To determine which of the following numbers is divisible by 2, 4, 6, and 8, we need to analyze the divisibility rules for each of these numbers.
### Step-by-Step Solution:
1. **Understanding Divisibility Rules**:
- A number is divisible by **2** if its last digit is even (0, 2, 4, 6, 8).
- A number is divisible by **4** if the last two digits form a number that is divisible by 4.
- A number is divisible by **6** if it is divisible by both 2 and 3. For divisibility by 3, the sum of the digits must be divisible by 3.
- A number is divisible by **8** if the last three digits form a number that is divisible by 8.
2. **Identifying the Options**:
- Let's assume the options are: 2, 4, 6, and 8 (as per the question).
- We will check each option for divisibility by 2, 4, 6, and 8.
3. **Checking Each Option**:
- **Option 1: 2**
- Divisible by 2: Yes (last digit is 2).
- Divisible by 4: No (2 is not divisible by 4).
- Divisible by 6: No (not divisible by 3).
- Divisible by 8: No (2 is not divisible by 8).
- **Conclusion**: Not divisible by all.
- **Option 2: 4**
- Divisible by 2: Yes (last digit is 4).
- Divisible by 4: Yes (4 is divisible by 4).
- Divisible by 6: No (not divisible by 3).
- Divisible by 8: No (4 is not divisible by 8).

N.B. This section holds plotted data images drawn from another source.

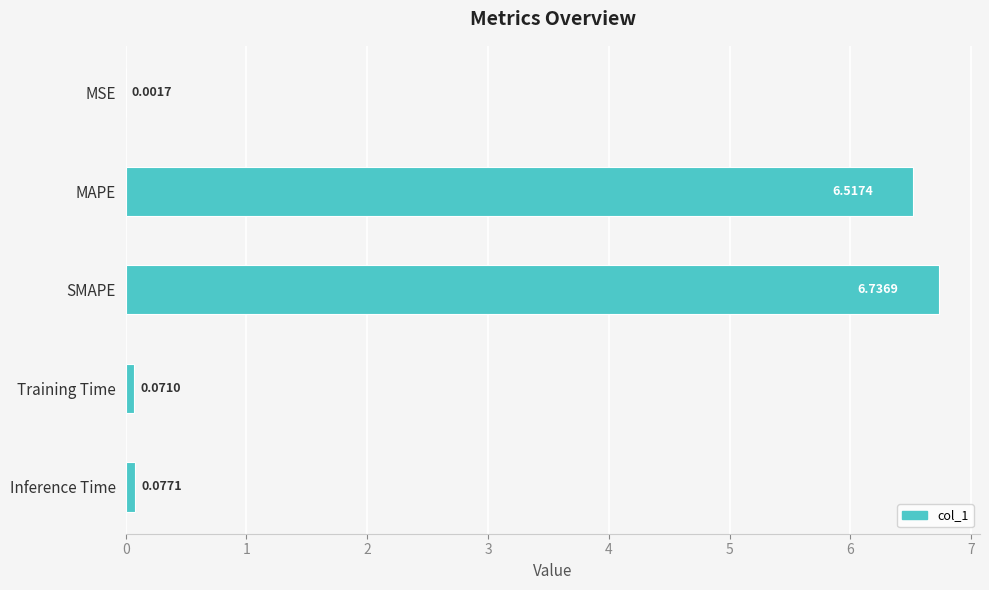

Are the bars grouped side by side (vs. stacked)?

No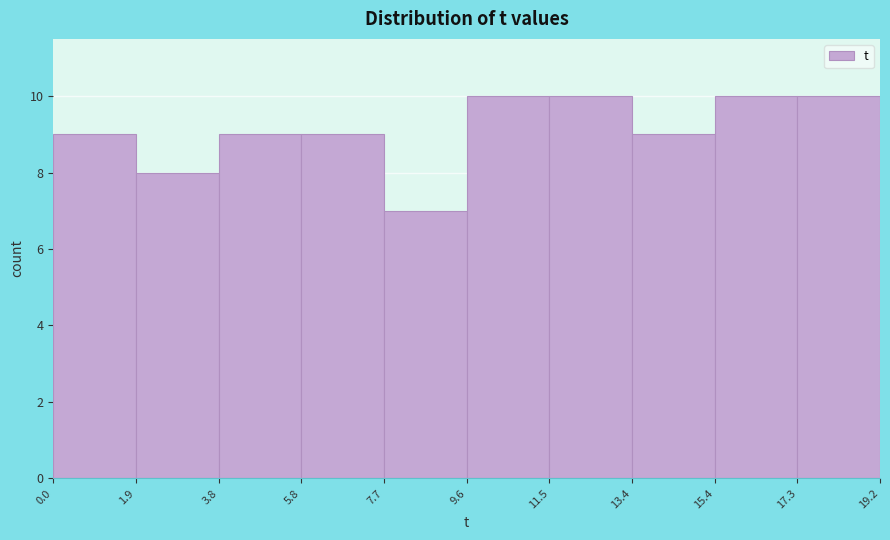

Reading left to right, list every bar in this chart as the range it spans on the x-axis followed by its height. The values are not printed on the chart, so give them approximately, as read against the axis.

0.0 to 1.9: 9
1.9 to 3.8: 8
3.8 to 5.8: 9
5.8 to 7.7: 9
7.7 to 9.6: 7
9.6 to 11.5: 10
11.5 to 13.4: 10
13.4 to 15.4: 9
15.4 to 17.3: 10
17.3 to 19.2: 10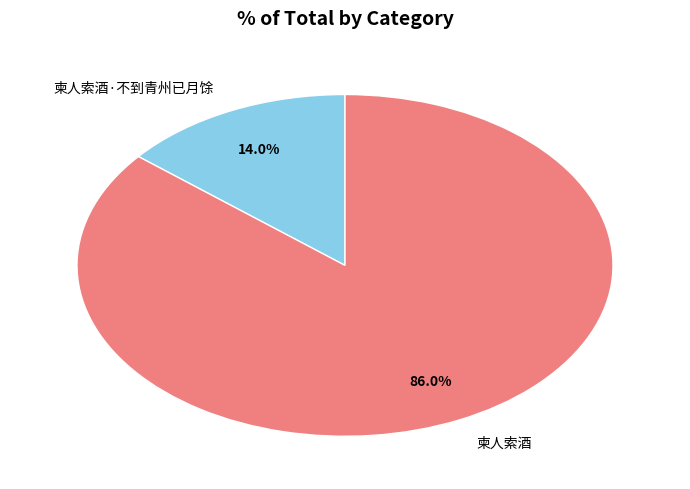

Between 柬人索酒·不到青州已月馀 and 柬人索酒, which is larger?

柬人索酒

- **Conclusion**: Not divisible by all.
- **Option 3: 6**
- Divisible by 2: Yes (last digit is 6).
- Divisible by 4: No (6 is not divisible by 4).
- Divisible by 6: Yes (itself).
- Divisible by 8: No (6 is not divisible by 8).
- **Conclusion**: Not divisible by all.
- **Option 4: 8**
- Divisible by 2: Yes (last digit is 8).
- Divisible by 4: Yes (8 is divisible by 4).
- Divisible by 6: No (not divisible by 3).
- Divisible by 8: Yes (itself).
- **Conclusion**: Not divisible by all.
4. **Final Conclusion**:
- None of the options (2, 4, 6, 8) are divisible by all of 2, 4, 6, and 8.